Спасибо, мама. Верю.

Павлинская медленно уходила в пике. Грядущий кризис прижимал ее, как мушку — тапка. Один театр закрылся, второй уменьшал финансирование, залы пустовали, матушка ветшала, злобилась и плохела, о-не-на-ви-де-ва-ла-сь. Ко всем. К соседям, к кондуктору, к продавщице в магазине на углу, к моим учителям и своим врачам, к коллегам, этим подлым курвам, Миша, сволочи неблагодарные, чтоб они сдохли. Но самый суровый гнев ее опускался на мужчин. О, божьи ошибки, наделенные корнем всех зол. О, источники шекспировских страстей. О, мерзотные твари, неотесанные и слепые.

— Миша-Мишенька, — твердила она, начиная плакать театральными, крупными слезами. — В моих руках ты, только ты. Я выращу тебя героем! Титаном! Опорой и надеждой всего мужского рода. О, дорогой мальчик, я сделаю из тебя мужчину.

Давно уже канули в бездну мои красивые платьица и белоснежные колготы. Волосы матушка обкорнала мне сама, и я долго ходил, как тяжело переболевший, в проплешинах, с неровными концами и клокастой макушкой. В пятнадцать она продолжала стричь меня, но я мог выбирать прическу из предложенных мне модных журналов года так восемьдесят второго.

Я носил строгие костюмы, мама покупала их на барахолках. Мы приезжали к открытию, когда помятые мужики только начинали вытаскивать из гигантских баулов скомканные тряпки и вешать их внутри обшарпанных ларьков. Мама пробегала вдоль ряда, хватала пиджаки за рукава, инспектировала ровность стежка на рубашках, щупала мягкость шерсти на длинных штанинах, которые сама же потом подшивала либо слишком, либо недостаточно коротко.

И я мерил эти нескончаемые брюки, стоя на картонке, задернутый прозрачной от старости тряпочкой. И я тащил домой ненавистное шмотье. И я носил его, как носят метку проказы, гордо задрав тощий подбородок.

Никто из выряженных в джинсу и скандинавскую пряжу одноклассников ни разу не посмотрел на меня без отвращения. За эти чертовы костюмы меня и били. Нет, конечно, поводов и без них хватило бы, но тугие подплечники, дурацкая ширина брючин и тоскливая серость полосок, словно красная тряпка, мелькали перед носом каждый учебный день, разъяряя и подначивая.

— Что, самый умный, да? Слышь, Тетерин, самый умный? — твердил очередной питекантроп с массивной челюстью и первыми усиками над обветренной губой. — Че, как пидор ходишь, а? Как пидор!
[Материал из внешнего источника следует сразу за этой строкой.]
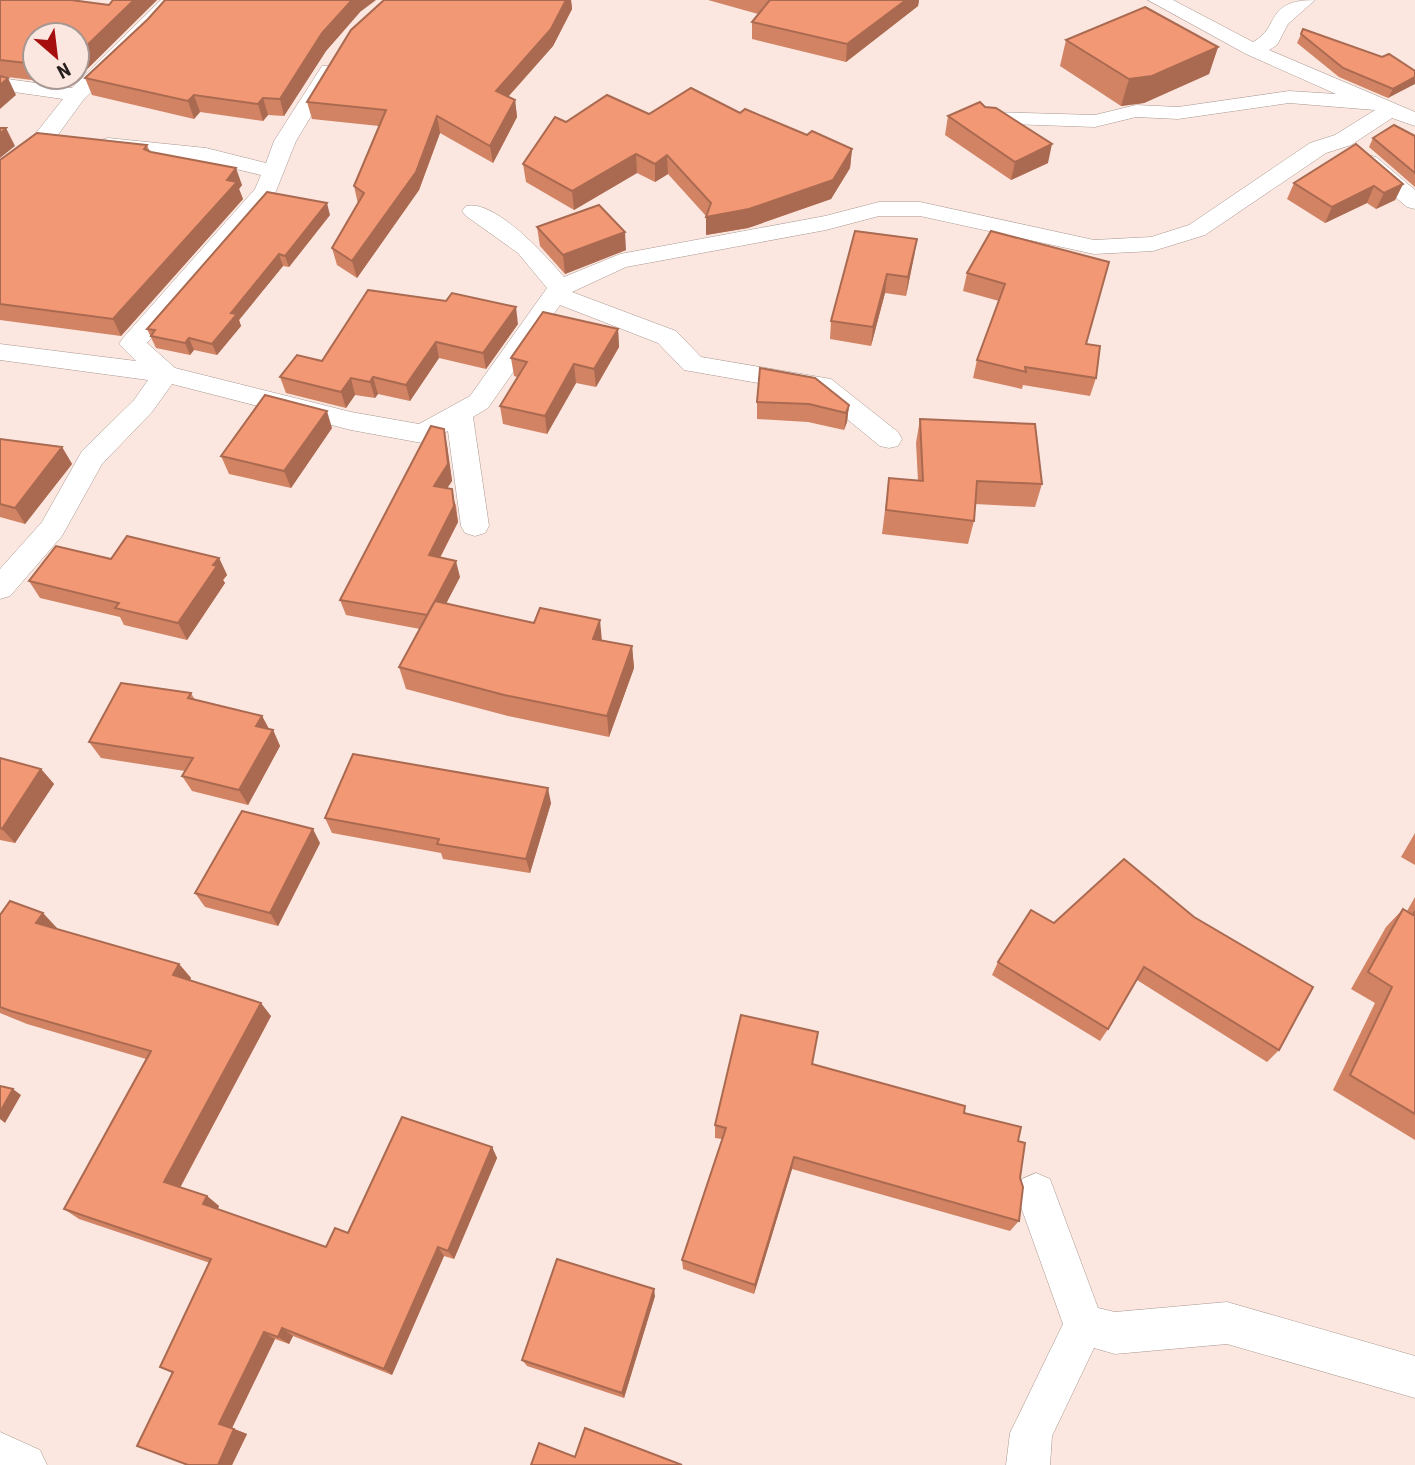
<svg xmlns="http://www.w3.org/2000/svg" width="1415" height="1465" font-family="'Roboto Condensed',sans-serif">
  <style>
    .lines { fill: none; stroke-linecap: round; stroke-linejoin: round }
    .street-casing { stroke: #a99790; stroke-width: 1 }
    .street { fill: #fff; fill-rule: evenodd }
    .wall { fill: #d18364; fill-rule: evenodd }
    .shaded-wall { fill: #aa6a51 }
    .building { fill: #f39874; stroke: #aa6a51; stroke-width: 2 }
  </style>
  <rect width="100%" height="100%" fill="#fbe7e0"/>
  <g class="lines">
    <defs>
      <g id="street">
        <polygon points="161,0 182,0 152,34 84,99 52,143 8,175 0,177 0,160 36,133 63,99 0,90 0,78 72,88"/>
        <path d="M1148,0H1173L1253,42C1281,27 1264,0 1315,0L1288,24L1277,45L1269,50L1415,112V126L1392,118L1351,145L1326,153L1205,235L1153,251L1094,254L920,216H879L826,230L626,267L572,292L676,331L701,357L831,379L898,432L902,439L898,446L889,448L880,446L815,393L684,370L658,343L560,305L488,408L473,417L489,526L485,533L475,536L465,533L461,526L448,431L422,443L351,430L172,384L152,412L102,464L62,536L10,596L0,599V569L42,522L82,451L134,400L148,380L0,360V344L136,361L119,344L123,338L255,189L261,175L206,162L108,152L100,150L97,145L100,140L108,138L206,148L266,163L274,141L322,66H336L339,70L296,141L274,196L147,343L175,368L351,412L419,424L470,396L547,288L518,253L466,216L462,211L466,206C495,199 546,256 564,277L620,254L825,216L879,202H920L1094,240L1151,237L1189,225L1310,143L1335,135L1375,110L1289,103L1178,119L1136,117L1095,127L982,123L979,118L990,112L1095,115L1136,105L1178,107L1289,91L1336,94L1246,54Z"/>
        <polygon points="1368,155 1376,157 1415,190 1415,209 1407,207 1360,167 1357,162 1360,157"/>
        <polygon points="1036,1173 1050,1179 1098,1308 1115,1312 1227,1302 1415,1356 1415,1398 1227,1344 1115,1354 1094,1348 1052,1436 1050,1465 1006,1465 1010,1433 1063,1324 1016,1193 1022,1179"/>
        <polygon points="0,1432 40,1450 47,1465 0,1465"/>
      </g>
    </defs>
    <use href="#street" class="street-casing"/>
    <use href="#street" class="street"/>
  </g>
  <g class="wall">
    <path d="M0,0L109,5L113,0H157L71,85L0,76ZM35,35L77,77H35Z"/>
    <polygon points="384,0 571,0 572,9 553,46 508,97 515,100 517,117 493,163 440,133 419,190 357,278 337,265 332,248 358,204 354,186 379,126 312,119 307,102"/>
    <polygon points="708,0 919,0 918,6 846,62 752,39 752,22 758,14"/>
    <polygon points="360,12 326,51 284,116 268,115 263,121 200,112 194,119 92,95 85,78 148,19"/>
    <polygon points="1301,34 1415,71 1388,98 1339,77 1297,43"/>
    <polygon points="1066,40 1218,47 1209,74 1144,103 1121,106 1060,66"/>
    <polygon points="985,107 1048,163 1011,180 945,135 948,116"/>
    <polygon points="740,113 852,149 850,168 831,199 748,228 706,235 706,216 668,174 655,182 637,173 574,210 526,182 523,164 566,122 649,114"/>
    <polygon points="1415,136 1415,187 1369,147 1373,138"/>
    <polygon points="147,145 150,152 242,185 239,189 243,199 121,336 0,320 0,160"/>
    <polygon points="1294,183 1403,184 1395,200 1376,209 1367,203 1325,223 1287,199"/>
    <polygon points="330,215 289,267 283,266 239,320 241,326 217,355 194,350 190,355 156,348 147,329"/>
    <polygon points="537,227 626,250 565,274 540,246"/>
    <polygon points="991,231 1086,344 1096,378 1090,396 1023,385 1022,389 973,378 977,360 999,301 963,291 967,273"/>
    <polygon points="917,239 906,296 885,293 871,346 830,339 831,321"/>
    <polygon points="518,324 486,369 439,358 410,401 378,394 375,398 355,395 346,408 286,393 280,377 322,361"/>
    <polygon points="618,329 619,347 596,387 576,383 547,434 503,424 500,406 517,377 514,376 511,358"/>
    <polygon points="757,402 849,405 847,422 844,430 808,422 757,419"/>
    <polygon points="920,419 1042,484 1035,507 975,504 974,521 968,544 882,534 889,478 918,481 916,443"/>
    <polygon points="332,428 291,488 229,474 221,456"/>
    <polygon points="0,439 62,447 72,464 25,524 0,517"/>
    <polygon points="447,445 452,481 447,488 456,505 458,522 440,558 460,577 446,603 602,640 632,646 634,668 609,737 508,716 406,689 399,667 420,629 346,615 340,600"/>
    <polygon points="219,558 227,575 223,580 225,583 187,640 124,625 120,617 40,598 29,581 111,559"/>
    <polygon points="191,693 195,700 262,716 269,729 273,730 280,746 248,805 192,791 182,776 185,771 101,758 89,742"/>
    <polygon points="0,758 41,769 54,784 15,843 0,840"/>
    <polygon points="551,803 530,873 443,859 441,853 332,833 325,818"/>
    <polygon points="1415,833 1415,865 1401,857"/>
    <polygon points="320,843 278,926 205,907 195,893"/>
    <polygon points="1124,859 1279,1050 1267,1062 1137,980 1108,1029 1100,1041 992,975 998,962 1054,923"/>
    <polygon points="1415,897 1415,1140 1333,1090 1375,1003 1351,989 1386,927 1403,909 1407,911"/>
    <polygon points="0,915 57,928 56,929 179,964 191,978 190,980 271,1016 180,1188 207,1196 219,1206 218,1209 326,1247 492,1147 497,1158 454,1259 444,1256 392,1375 293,1336 289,1344 275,1339 232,1428 247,1434 232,1465 188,1465 172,1373 160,1367 210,1263 79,1219 64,1209 146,1059 27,1024 0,1013"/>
    <polygon points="812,1064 964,1113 1018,1141 1020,1178 1019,1221 1010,1231 792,1169 754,1294 683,1269 682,1260 722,1139 715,1138 715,1125"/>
    <polygon points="655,1296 624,1398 527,1366 522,1360"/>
  </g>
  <g class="shaded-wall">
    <polygon points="134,0 157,0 71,85 68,77 77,77 77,55"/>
    <polygon points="352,0 376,0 360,12 326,51 284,116 280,99 322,33"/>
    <polygon points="566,0 571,0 572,9 553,46 498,108 496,91"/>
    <polygon points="906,0 919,0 918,6 846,62 847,44"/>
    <polygon points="1218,47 1209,74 1144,103 1121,106 1129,79"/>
    <polygon points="1415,77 1415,84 1388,98 1393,89"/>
    <polygon points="8,78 16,95 0,109 0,85"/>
    <polygon points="194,95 200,112 194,119 188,101"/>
    <polygon points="263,98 268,115 263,121 258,104"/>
    <polygon points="515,100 517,117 493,163 490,146"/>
    <polygon points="437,116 440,133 419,190 357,278 352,261"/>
    <polygon points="6,128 15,146 0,158 0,134"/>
    <polygon points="1052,144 1048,163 1011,180 1015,162"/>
    <polygon points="852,149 850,168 831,199 748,228 706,235 706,217"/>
    <polygon points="636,154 637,173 574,210 572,191"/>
    <polygon points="667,155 668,174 655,182 655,164"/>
    <polygon points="236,168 242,185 239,189 243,199 121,336 113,319"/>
    <polygon points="1403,184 1395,200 1376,209 1384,193"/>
    <polygon points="1374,186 1367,203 1325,223 1332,207"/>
    <polygon points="327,203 330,215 289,267 285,256"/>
    <polygon points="625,232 626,250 565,274 563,255"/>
    <polygon points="917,239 914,257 906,296 908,277"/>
    <polygon points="279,254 283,266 239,320 241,326 217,355 212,344 231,313"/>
    <polygon points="887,274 885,293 871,346 873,327"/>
    <polygon points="516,307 518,324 486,369 483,353"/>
    <polygon points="618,329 619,347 596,387 594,369"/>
    <polygon points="189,338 194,350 190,355 185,343"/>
    <polygon points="436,342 439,358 410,401 406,385"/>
    <polygon points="574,364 576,383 547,434 545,416"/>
    <polygon points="373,377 378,394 375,398 370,382"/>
    <polygon points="351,378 355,395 346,408 341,392"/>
    <polygon points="849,405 847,422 844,430 846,413"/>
    <polygon points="327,411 332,428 291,488 284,471"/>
    <polygon points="444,429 447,445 452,481 438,502 434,486"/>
    <polygon points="62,447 72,464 25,524 15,508"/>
    <polygon points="452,489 458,522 433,571 429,555"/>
    <polygon points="219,558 227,575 223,580 225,583 187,640 178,623 213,565"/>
    <polygon points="456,561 460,577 432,631 428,615"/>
    <polygon points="600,620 602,641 593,639"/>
    <polygon points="632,646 634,668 609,737 607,716"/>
    <polygon points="262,716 270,731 256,726"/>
    <polygon points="273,730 280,746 248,805 239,790"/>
    <polygon points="41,769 54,784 15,843 2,829"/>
    <polygon points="548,788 551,803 530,873 526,859"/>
    <polygon points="313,829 320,843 278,926 270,913"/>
    <polygon points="43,913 57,928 50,938 36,923"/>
    <polygon points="179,964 191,978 185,988 173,975"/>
    <polygon points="261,1003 271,1016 177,1193 164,1182"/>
    <polygon points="13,1089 21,1095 5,1123 0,1119 0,1112"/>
    <polygon points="492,1147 497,1158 454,1259 448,1251"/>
    <polygon points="794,1157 792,1169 754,1294 755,1285"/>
    <polygon points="207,1196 219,1206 215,1214 203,1204"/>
    <polygon points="438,1247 444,1256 392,1375 384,1369"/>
    <polygon points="654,1289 655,1296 624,1398 622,1393"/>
    <polygon points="282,1328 293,1336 289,1344 278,1337"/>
    <polygon points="264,1332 275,1339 232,1428 219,1424"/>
    <polygon points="234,1429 247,1434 232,1465 218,1465"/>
  </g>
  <g class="building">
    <polygon points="0,0 71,0 109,5 113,0 134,0 77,55 77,35 35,35 35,64 0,60"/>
    <polygon points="165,0 352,0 322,33 280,99 263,98 258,104 194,95 188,101 85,78 148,19"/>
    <polygon points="384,0 566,0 551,29 496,91 515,100 490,146 437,116 416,172 352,261 332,248 364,193 354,186 386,110 307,102 351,30"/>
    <polygon points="769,0 906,0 847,44 752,22 770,0"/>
    <polygon points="1145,7 1218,47 1152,76 1129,79 1066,40"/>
    <polygon points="1303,29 1382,57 1389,54 1415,71 1415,77 1393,89 1343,68 1301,34"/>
    <polygon points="0,76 8,78 0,85"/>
    <polygon points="691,88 740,113 745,109 807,135 812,131 852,149 833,180 749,209 706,217 711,203 667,155 655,164 636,154 572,191 523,164 555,117 566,122 607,95 649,114"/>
    <polygon points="980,102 985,107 996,108 1052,144 1015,162 948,116"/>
    <polygon points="1394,125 1415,136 1415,173 1373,138"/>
    <polygon points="0,128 6,128 0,134"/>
    <polygon points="37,133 147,145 144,149 151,152 236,168 227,180 237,182 113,319 0,304 0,160"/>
    <polygon points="1356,144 1403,184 1384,193 1374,186 1332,207 1294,183"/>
    <polygon points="267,192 327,203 285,256 279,254 231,313 237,314 212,344 189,338 185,343 151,336 155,330 147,329"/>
    <polygon points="599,205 625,232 563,255 537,227"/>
    <polygon points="855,231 917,239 908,277 887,274 873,327 831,321"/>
    <polygon points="991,231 1109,262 1086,344 1100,346 1096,378 1025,367 1026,372 977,360 1005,284 967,273"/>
    <polygon points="368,290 446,301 452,293 516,307 483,353 436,342 406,385 373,377 370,382 351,378 341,392 280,377 297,355 322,361"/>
    <polygon points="543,312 618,329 594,369 574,364 545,416 500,406 527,362 511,358"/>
    <polygon points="760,368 815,378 849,405 846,413 809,404 757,402"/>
    <polygon points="265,395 327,411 284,471 221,456"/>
    <polygon points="920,419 1035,424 1042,484 977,481 974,521 886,510 889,478 923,481"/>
    <polygon points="431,426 444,429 448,464 434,486 452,489 454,506 429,555 456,561 435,601 427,615 340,600"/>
    <polygon points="0,439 62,447 15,508 0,504"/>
    <polygon points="127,536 219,558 213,565 217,566 178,623 115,608 119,603 29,581 56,546 111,559"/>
    <polygon points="435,601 534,623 540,608 600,620 593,639 632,646 607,716 504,695 399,667"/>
    <polygon points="121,683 191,693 188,698 262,716 256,726 273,730 239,790 182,776 193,758 89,742"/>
    <polygon points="353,754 548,788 526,859 437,844 439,839 325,818"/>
    <polygon points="0,758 41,769 2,829 0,828"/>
    <polygon points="242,811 313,829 270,913 195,893"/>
    <polygon points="1124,859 1194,917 1313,987 1279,1050 1144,967 1108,1029 998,962 1031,910 1054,923"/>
    <polygon points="10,901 43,913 36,923 179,964 173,975 261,1003 164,1182 207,1196 203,1204 326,1247 335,1228 348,1233 402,1117 492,1147 448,1251 438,1247 384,1369 282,1328 278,1337 264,1332 219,1424 234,1429 218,1465 188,1465 137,1446 173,1372 160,1367 211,1259 64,1209 151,1051 11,1011 0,1007 0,915"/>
    <polygon points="1403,909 1413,915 1415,911 1415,1114 1350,1075 1392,987 1368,972"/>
    <polygon points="741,1015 818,1032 812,1064 965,1106 964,1113 1021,1127 1018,1141 1025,1143 1020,1178 1023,1187 1019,1221 794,1157 755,1285 682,1260 726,1128 715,1125"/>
    <polygon points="0,1086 13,1089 0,1112"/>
    <polygon points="557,1259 654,1289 622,1393 522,1360"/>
    <polygon points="585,1428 682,1465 531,1465 539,1443 575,1457"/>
  </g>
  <g transform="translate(56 56) rotate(152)"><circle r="33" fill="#fbe7e0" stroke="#a69792" stroke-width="2"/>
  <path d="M0-5L12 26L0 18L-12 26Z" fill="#a5100f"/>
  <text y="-10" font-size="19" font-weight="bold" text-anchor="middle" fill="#27201e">N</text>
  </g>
</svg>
Пидор!

Я прятал лицо за скрещенными руками, ловил первый же удар под дых и падал на колени, сворачивался клубком, а надо мной все гомонили, лениво пиная, вопрошали, что это я хожу, как пидор, не зная, что как пидор я хожу по вечерам, из комнаты в комнату, осторожно покачиваясь на тонких каблуках. Веня Страхов — главный гопарь всея глуши — словил бы инфаркт, увидев меня в матушкином бархате с меховым боа, но ему хватало шерстяных костюмов и пыльных рубашек.